The sale of the photo archive of Ebony and Jet magazines chronicling black history is generating relief among some who worried the historic images may be lost.

But it’s also causing some to mourn since the images, including photos of Emmett Till in 1955 after he was killed and ones documenting the rise of the Rev. Martin Luther King Jr., won’t fully be in the hands of an African-American-owned entity. Ebony and Jet, for more than half a century, stood as the epitome of a black-owned business.

“You have to do what you have to do,” Roy Douglas Malonson, publisher of the Houston-based African American News & Issues newspaper, said. “But it’s sad because we lose control forever.”

The Ford Foundation, the John D. and Catherine T. McArthur Foundation, The J. Paul Getty Trust and the Andrew W. Mellon Foundation are buying the archive for $30 million as part of an auction to pay off secured creditors of Johnson Publishing Co.

Chicago-based Johnson Publishing, the owner of the archives and former publisher of the magazines, filed for Chapter 7 bankruptcy protection in April.

The foundations plan to donate the more than 4 million prints and negatives to the Smithsonian National Museum of African American History and Culture and the Getty Research Institute.

The Smithsonian is expected to be the public steward of what is considered one of the most significant collections of photographs cataloguing African-American life. Getty will be tasked with digitally preserving the trove, some of which remains a mystery.

The deal was shepherded by the presidents of the Ford and Mellon foundations. The two are among the nonprofit sector’s most prominent black leaders and are themselves a rarity in the near exclusively white world of big-money philanthropy.

Both Darren Walker and Elizabeth Alexander said the sale was important to them personally as blacks.

“What it means to be in a position to be able to be helpful in safeguarding this treasure and our shared history overwhelms me with joy,” Alexander said. “It is very significant.”

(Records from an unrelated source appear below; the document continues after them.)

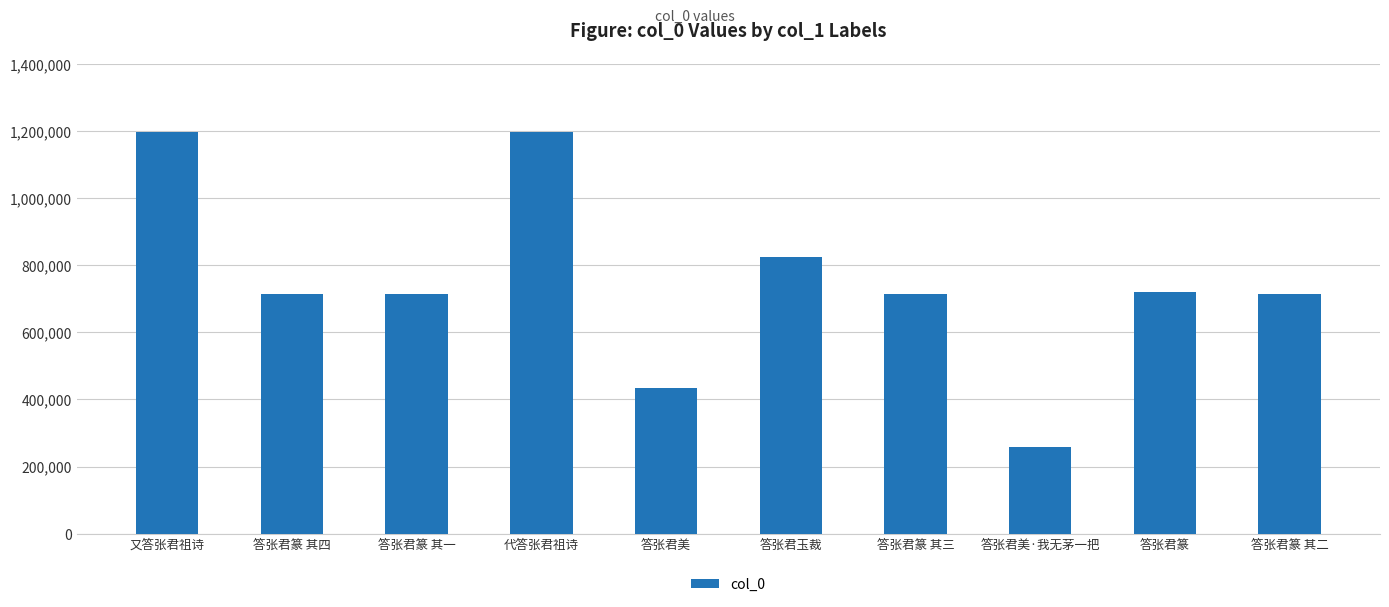

What position from the left is 答张君篆 其三?

7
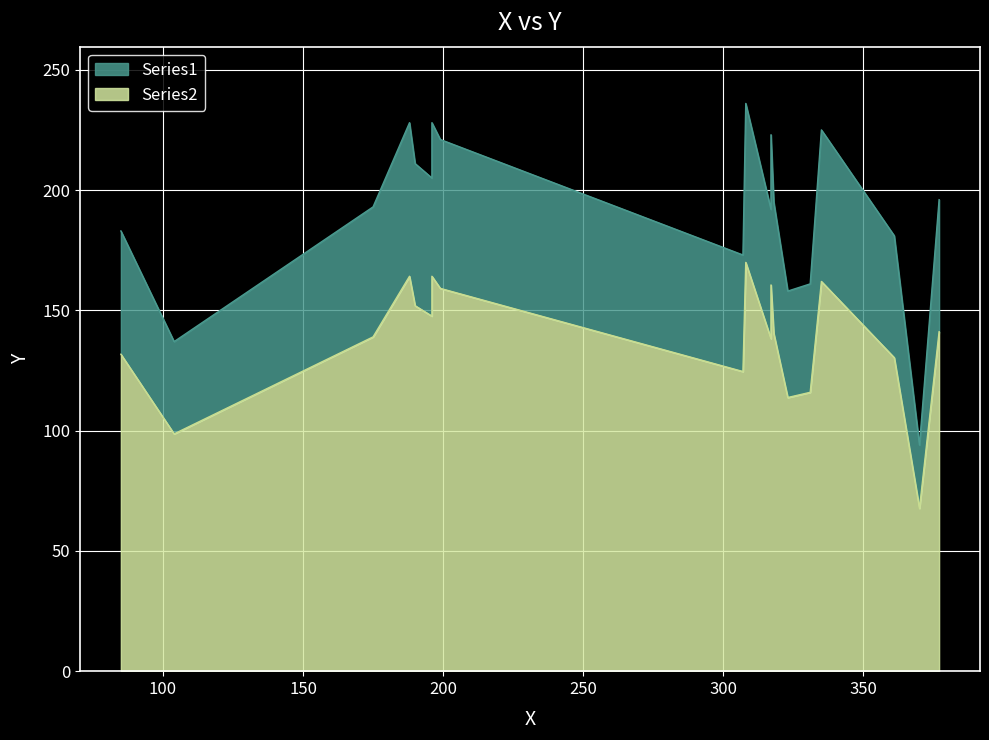

Where is the data nearest to the value 165?

331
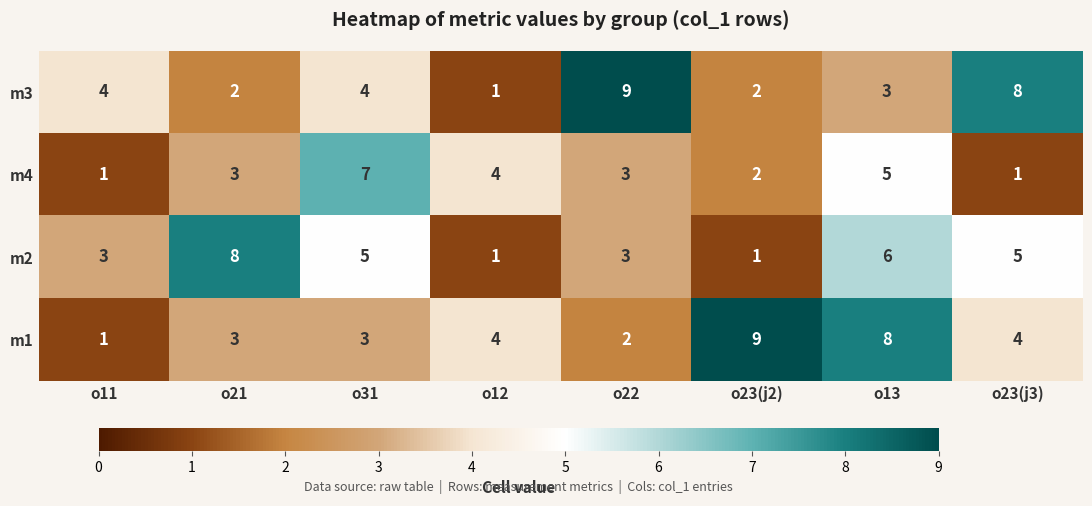

What is the sum of all m1 values?

34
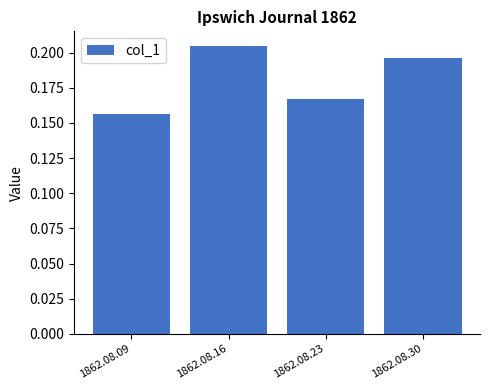

The chart shows a value of 0.1 at 1862.08.09. True or false?

False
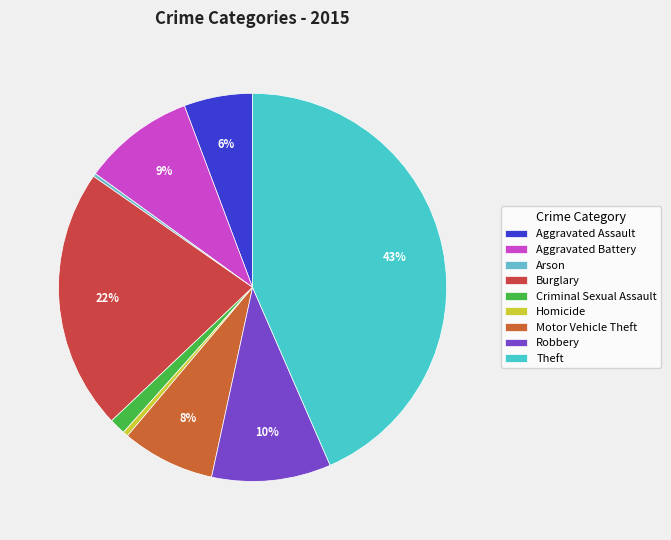

To the nearest percent, what is the difference between the largest and smallest slice percentages?

43%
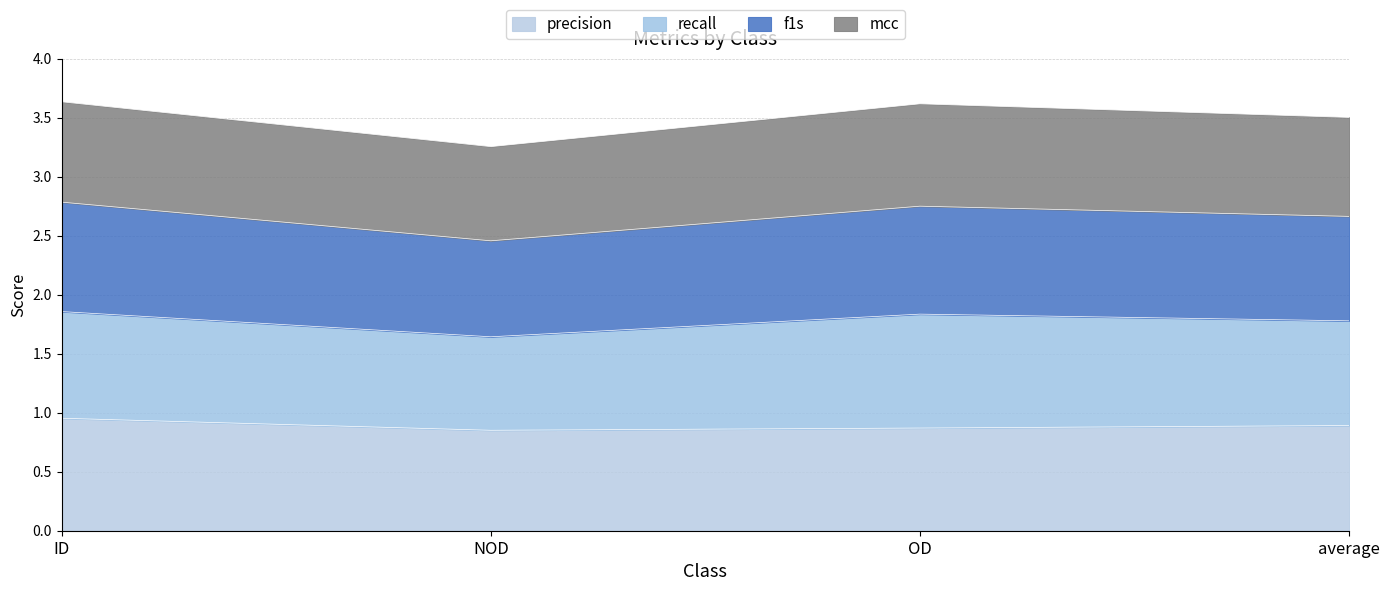

Is it true that precision equals 0.9 at OD?

True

Besides black newspapers in cities across the nation, few media outlets dedicated resources to cover events and people connected to African-American lifestyle and news as Ebony and Jet magazines. Ebony began publishing regularly just after the end of World War II, while the smaller-size Jet began in 1951 when blacks in many regions still lived under racial segregation.

Adrienne Samuels Gibbs, a former Ebony magazine staffer, said Ebony and Jet dutifully captured the environment that blacks were forced to endure over the years.

The collection of 4 million images chronicles the civil-rights movement and the lives of prominent figures such as Miles Davis, Muhammad Ali, Nina Simone and Coretta Scott King at her husband’s funeral. It was Jet in 1955 that published a photo of the open coffin of Emmett Till, showing the effects of the fatal beating the 14-year-old Chicago boy suffered at the hands of white men in Mississippi for allegedly whistling at a white woman.

Gibbs said the photos also show everyday black life – from children playing in city parks to elders praying at rural churches.

“It wasn’t about all poverty and suffering. It was about joy,” Gibbs said.